Your task
Copy every line of text in the items below character for character, and leave the pictures out of your answer.

Saved entries:

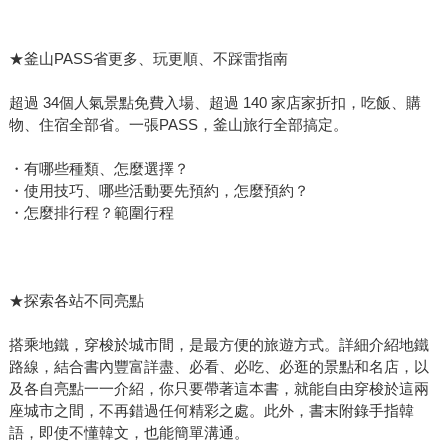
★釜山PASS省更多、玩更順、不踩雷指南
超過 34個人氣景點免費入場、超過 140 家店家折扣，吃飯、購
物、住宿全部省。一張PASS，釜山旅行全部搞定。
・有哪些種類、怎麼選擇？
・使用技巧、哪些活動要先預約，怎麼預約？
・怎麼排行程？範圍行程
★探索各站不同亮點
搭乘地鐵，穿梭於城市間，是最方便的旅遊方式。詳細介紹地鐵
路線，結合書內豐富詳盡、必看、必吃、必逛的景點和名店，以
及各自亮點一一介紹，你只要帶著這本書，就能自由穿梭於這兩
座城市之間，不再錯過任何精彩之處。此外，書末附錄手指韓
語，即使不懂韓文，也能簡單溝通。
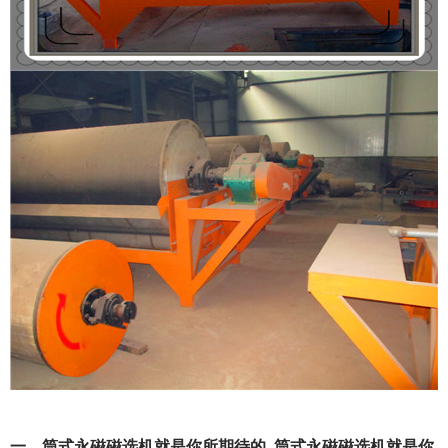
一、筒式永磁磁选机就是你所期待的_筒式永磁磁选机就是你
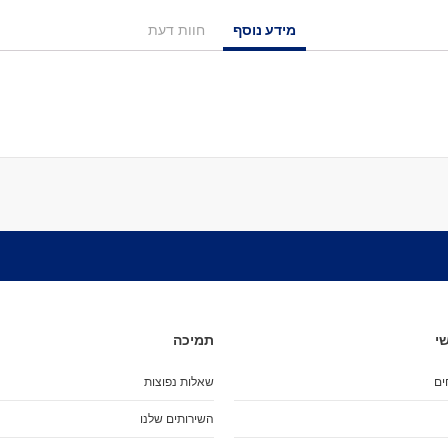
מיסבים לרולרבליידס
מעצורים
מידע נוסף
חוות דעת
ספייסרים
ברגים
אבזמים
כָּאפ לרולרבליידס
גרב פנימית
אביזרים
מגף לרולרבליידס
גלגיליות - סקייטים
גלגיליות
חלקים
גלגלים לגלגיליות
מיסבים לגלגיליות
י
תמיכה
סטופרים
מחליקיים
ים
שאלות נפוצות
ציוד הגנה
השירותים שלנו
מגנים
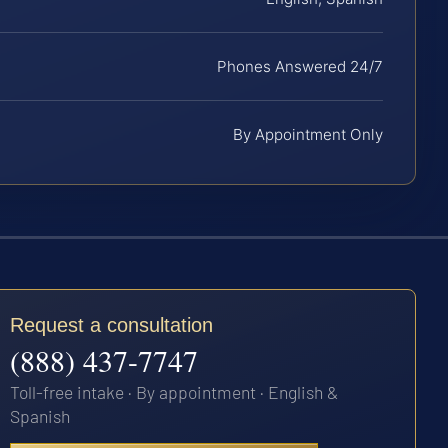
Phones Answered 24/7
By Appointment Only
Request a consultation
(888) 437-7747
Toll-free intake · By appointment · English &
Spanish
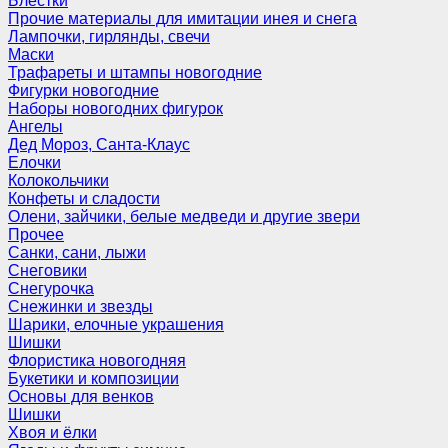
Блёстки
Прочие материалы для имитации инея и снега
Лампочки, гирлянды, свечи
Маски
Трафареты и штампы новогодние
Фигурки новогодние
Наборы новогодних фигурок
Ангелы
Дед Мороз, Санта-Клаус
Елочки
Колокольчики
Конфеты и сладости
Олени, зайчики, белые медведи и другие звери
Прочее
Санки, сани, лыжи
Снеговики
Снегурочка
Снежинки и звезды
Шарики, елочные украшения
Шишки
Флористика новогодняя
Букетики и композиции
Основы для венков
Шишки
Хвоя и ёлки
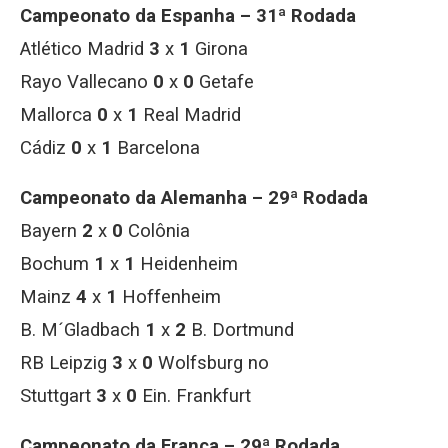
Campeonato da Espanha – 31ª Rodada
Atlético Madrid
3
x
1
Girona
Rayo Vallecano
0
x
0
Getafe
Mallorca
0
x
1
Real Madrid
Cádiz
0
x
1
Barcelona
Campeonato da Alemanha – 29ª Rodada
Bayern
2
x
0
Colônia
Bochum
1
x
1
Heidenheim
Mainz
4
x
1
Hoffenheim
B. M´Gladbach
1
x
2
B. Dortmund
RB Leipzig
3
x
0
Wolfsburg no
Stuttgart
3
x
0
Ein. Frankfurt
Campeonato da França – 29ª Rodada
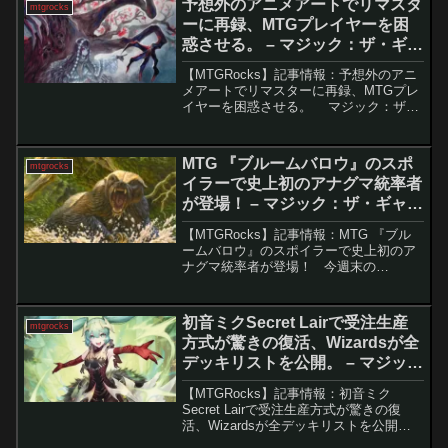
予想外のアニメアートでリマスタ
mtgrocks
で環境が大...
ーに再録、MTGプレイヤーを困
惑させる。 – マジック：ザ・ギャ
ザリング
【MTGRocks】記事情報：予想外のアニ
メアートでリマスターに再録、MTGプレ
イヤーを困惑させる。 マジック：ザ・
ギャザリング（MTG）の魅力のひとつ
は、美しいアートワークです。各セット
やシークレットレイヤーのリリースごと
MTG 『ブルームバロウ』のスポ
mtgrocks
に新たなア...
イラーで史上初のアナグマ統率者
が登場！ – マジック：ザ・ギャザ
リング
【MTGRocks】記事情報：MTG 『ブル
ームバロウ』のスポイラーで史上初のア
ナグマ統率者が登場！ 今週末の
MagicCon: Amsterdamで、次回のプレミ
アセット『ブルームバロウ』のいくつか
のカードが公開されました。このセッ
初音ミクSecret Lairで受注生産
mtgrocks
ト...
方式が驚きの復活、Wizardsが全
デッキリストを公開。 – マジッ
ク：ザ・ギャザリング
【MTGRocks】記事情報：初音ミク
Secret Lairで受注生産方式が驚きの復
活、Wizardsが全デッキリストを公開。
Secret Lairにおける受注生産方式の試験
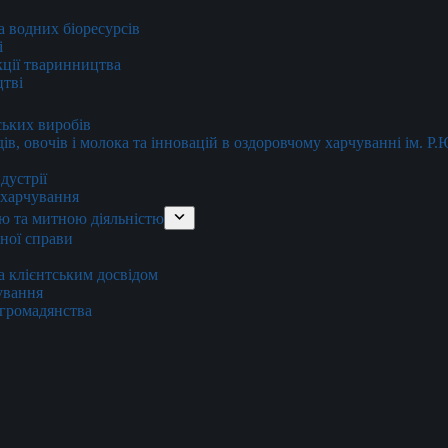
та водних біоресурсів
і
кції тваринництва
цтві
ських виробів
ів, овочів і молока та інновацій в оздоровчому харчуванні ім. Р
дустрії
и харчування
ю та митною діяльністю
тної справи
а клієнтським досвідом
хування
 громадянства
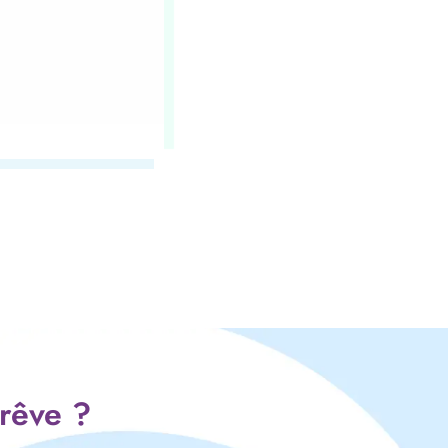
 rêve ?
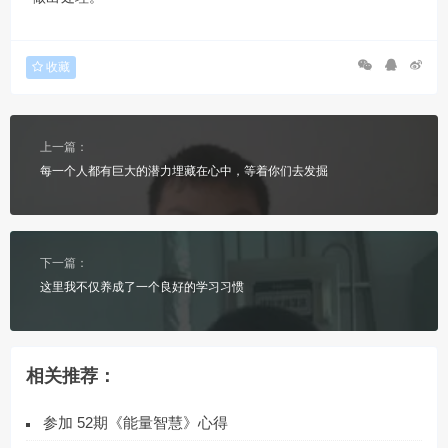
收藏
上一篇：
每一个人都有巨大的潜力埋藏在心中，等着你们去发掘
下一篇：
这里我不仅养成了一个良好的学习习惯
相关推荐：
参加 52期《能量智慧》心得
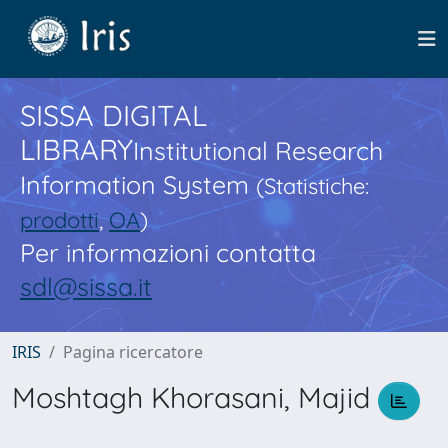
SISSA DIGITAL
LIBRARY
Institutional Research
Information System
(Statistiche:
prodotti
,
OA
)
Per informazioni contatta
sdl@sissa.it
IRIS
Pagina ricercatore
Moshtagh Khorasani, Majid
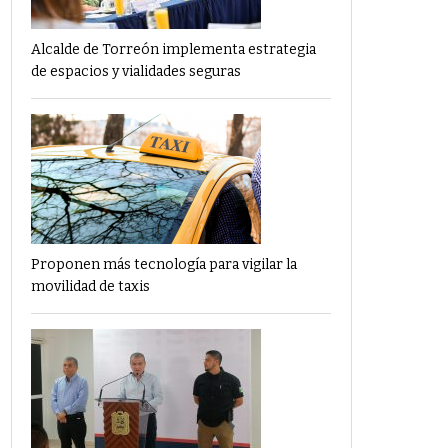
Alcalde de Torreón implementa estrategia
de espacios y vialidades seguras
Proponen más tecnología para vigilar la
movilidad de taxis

Answer to the exercise
★釜山PASS省更多、玩更順、不踩雷指南
超過 34個人氣景點免費入場、超過 140 家店家折扣，吃飯、購
物、住宿全部省。一張PASS，釜山旅行全部搞定。
・有哪些種類、怎麼選擇？
・使用技巧、哪些活動要先預約，怎麼預約？
・怎麼排行程？範圍行程
★探索各站不同亮點
搭乘地鐵，穿梭於城市間，是最方便的旅遊方式。詳細介紹地鐵
路線，結合書內豐富詳盡、必看、必吃、必逛的景點和名店，以
及各自亮點一一介紹，你只要帶著這本書，就能自由穿梭於這兩
座城市之間，不再錯過任何精彩之處。此外，書末附錄手指韓
語，即使不懂韓文，也能簡單溝通。
一、筒式永磁磁选机就是你所期待的_筒式永磁磁选机就是你
מיסבים לרולרבליידס
מעצורים
מידע נוסף
חוות דעת
ספייסרים
ברגים
אבזמים
כָּאפ לרולרבליידס
גרב פנימית
אביזרים
מגף לרולרבליידס
גלגיליות - סקייטים
גלגיליות
חלקים
גלגלים לגלגיליות
מיסבים לגלגיליות
י
תמיכה
סטופרים
מחליקיים
ים
שאלות נפוצות
ציוד הגנה
השירותים שלנו
מגנים
Phones Answered 24/7
By Appointment Only
Request a consultation
(888) 437-7747
Toll-free intake · By appointment · English &
Spanish
Блёстки
Прочие материалы для имитации инея и снега
Лампочки, гирлянды, свечи
Маски
Трафареты и штампы новогодние
Фигурки новогодние
Наборы новогодних фигурок
Ангелы
Дед Мороз, Санта-Клаус
Елочки
Колокольчики
Конфеты и сладости
Олени, зайчики, белые медведи и другие звери
Прочее
Санки, сани, лыжи
Снеговики
Снегурочка
Снежинки и звезды
Шарики, елочные украшения
Шишки
Флористика новогодняя
Букетики и композиции
Основы для венков
Шишки
Хвоя и ёлки
Campeonato da Espanha – 31ª Rodada
Atlético Madrid
3
x
1
Girona
Rayo Vallecano
0
x
0
Getafe
Mallorca
0
x
1
Real Madrid
Cádiz
0
x
1
Barcelona
Campeonato da Alemanha – 29ª Rodada
Bayern
2
x
0
Colônia
Bochum
1
x
1
Heidenheim
Mainz
4
x
1
Hoffenheim
B. M´Gladbach
1
x
2
B. Dortmund
RB Leipzig
3
x
0
Wolfsburg no
Stuttgart
3
x
0
Ein. Frankfurt
Campeonato da França – 29ª Rodada
予想外のアニメアートでリマスタ
mtgrocks
で環境が大...
ーに再録、MTGプレイヤーを困
惑させる。 – マジック：ザ・ギャ
ザリング
【MTGRocks】記事情報：予想外のアニ
メアートでリマスターに再録、MTGプレ
イヤーを困惑させる。 マジック：ザ・
ギャザリング（MTG）の魅力のひとつ
は、美しいアートワークです。各セット
やシークレットレイヤーのリリースごと
MTG 『ブルームバロウ』のスポ
mtgrocks
に新たなア...
イラーで史上初のアナグマ統率者
が登場！ – マジック：ザ・ギャザ
リング
【MTGRocks】記事情報：MTG 『ブル
ームバロウ』のスポイラーで史上初のア
ナグマ統率者が登場！ 今週末の
MagicCon: Amsterdamで、次回のプレミ
アセット『ブルームバロウ』のいくつか
のカードが公開されました。このセッ
初音ミクSecret Lairで受注生産
mtgrocks
ト...
方式が驚きの復活、Wizardsが全
デッキリストを公開。 – マジッ
ク：ザ・ギャザリング
【MTGRocks】記事情報：初音ミク
Secret Lairで受注生産方式が驚きの復
活、Wizardsが全デッキリストを公開。
Secret Lairにおける受注生産方式の試験
та водних біоресурсів
і
кції тваринництва
цтві
ських виробів
ів, овочів і молока та інновацій в оздоровчому харчуванні ім. Р
дустрії
и харчування
ю та митною діяльністю
тної справи
а клієнтським досвідом
хування
 громадянства
 rêve ?
收藏
上一篇：
每一个人都有巨大的潜力埋藏在心中，等着你们去发掘
下一篇：
这里我不仅养成了一个良好的学习习惯
相关推荐：
参加 52期《能量智慧》心得
SISSA DIGITAL
LIBRARY
Institutional Research
Information System
(Statistiche:
prodotti
,
OA
)
Per informazioni contatta
sdl@sissa.it
IRIS
Pagina ricercatore
Moshtagh Khorasani, Majid
Alcalde de Torreón implementa estrategia
de espacios y vialidades seguras
Proponen más tecnología para vigilar la
movilidad de taxis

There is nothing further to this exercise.